In collaboration with a security partner, we work with several other OEMs, including Symantec, McAfee, and Trend Micro.

The initial deployment is straightforward.

We utilize several third-party deployment tools for our installations, including Microsoft GPO, SCCM, and solutions offered by other market OEMs. These tools allow us to deploy the CrowdStrike Falcon Agent across all endpoints. Before deployment, we confirm the absence of any existing antivirus software. If the customer is already employing legacy antivirus solutions, we typically configure Falcon prevention policies to operate in "monitor mode." This means Falcon will monitor for threats without actively interfering with the existing antivirus. We refrain from uninstalling the legacy software until it becomes necessary. Once uninstalled, the Falcon prevention mode is switched to "aggressive mode," enabling it to function as the primary antivirus on the endpoint. This approach ensures a smooth transition while safeguarding endpoint security.
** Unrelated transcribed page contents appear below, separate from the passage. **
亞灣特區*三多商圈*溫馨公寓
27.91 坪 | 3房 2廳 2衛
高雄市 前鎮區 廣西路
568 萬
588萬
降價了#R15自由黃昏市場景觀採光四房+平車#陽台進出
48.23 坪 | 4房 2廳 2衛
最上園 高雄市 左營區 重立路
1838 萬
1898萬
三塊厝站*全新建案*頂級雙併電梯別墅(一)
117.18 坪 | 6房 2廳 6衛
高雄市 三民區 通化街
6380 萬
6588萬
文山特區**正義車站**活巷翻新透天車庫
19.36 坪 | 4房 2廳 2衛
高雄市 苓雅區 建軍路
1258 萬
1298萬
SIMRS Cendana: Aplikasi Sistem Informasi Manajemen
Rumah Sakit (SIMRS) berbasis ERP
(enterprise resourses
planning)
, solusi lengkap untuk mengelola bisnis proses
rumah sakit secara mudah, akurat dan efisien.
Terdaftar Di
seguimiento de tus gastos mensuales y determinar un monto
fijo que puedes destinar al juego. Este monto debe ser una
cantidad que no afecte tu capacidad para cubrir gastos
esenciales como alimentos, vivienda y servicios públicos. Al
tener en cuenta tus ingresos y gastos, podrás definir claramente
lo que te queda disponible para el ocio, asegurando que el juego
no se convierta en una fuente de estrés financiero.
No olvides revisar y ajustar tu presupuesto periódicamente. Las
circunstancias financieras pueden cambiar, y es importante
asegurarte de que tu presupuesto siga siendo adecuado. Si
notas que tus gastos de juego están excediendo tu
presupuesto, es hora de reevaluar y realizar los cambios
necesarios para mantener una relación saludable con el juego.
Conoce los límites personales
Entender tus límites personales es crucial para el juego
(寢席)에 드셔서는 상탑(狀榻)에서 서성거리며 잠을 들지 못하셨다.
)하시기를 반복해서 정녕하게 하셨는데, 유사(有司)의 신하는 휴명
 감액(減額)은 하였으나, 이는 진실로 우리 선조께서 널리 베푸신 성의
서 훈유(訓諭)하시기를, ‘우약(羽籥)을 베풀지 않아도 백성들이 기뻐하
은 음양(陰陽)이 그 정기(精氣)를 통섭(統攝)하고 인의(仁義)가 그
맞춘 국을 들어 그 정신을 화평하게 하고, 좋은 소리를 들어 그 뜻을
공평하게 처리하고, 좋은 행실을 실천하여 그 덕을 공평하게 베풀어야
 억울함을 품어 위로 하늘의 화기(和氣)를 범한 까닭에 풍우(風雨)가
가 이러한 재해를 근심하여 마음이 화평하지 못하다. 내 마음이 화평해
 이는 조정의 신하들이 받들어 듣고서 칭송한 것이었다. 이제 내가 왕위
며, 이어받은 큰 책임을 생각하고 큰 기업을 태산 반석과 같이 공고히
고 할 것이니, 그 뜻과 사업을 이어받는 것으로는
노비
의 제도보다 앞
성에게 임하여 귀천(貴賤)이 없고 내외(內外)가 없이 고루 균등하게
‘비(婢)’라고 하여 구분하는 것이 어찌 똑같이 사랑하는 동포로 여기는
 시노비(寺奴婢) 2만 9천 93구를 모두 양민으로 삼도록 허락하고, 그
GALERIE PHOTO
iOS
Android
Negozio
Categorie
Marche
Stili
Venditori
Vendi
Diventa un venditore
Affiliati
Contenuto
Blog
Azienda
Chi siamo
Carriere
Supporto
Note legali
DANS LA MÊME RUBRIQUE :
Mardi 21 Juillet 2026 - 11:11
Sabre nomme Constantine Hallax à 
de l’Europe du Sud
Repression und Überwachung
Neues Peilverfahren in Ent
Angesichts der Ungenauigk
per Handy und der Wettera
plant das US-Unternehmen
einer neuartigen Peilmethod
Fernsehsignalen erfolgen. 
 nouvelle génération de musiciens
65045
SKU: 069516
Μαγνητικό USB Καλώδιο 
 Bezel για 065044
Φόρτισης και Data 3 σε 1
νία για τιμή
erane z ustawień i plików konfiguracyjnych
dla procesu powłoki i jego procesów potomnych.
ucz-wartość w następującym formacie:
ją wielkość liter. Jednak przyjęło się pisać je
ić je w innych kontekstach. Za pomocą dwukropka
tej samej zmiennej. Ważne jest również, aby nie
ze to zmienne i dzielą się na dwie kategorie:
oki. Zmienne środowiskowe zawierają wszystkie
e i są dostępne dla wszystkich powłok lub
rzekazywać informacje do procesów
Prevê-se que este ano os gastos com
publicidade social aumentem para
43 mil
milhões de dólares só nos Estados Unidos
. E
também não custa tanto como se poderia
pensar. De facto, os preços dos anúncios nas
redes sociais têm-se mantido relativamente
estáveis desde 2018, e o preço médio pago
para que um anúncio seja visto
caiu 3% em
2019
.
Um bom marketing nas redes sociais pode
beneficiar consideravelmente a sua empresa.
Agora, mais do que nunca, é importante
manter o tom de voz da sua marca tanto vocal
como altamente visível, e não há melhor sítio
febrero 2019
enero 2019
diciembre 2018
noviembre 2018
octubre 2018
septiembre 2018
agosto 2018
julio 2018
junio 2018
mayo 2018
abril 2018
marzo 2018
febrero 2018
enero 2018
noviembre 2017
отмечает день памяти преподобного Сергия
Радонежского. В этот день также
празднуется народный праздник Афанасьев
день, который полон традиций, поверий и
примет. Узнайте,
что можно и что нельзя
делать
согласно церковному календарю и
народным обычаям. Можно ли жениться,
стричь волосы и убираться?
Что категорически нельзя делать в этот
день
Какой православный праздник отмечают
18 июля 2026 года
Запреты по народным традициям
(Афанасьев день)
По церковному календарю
I would rate CrowdStrike Falcon Cloud Security ten out of ten.

CrowdStrike Falcon Cloud Security is deployed in multiple locations and departments.

No maintenance is required.

CrowdStrike Falcon Cloud Security offers flexible integration with various third-party security products, including SIEM and proxy solutions. This capability significantly enhances our organization's overall security posture by facilitating seamless integration with existing tools via its robust API functionality.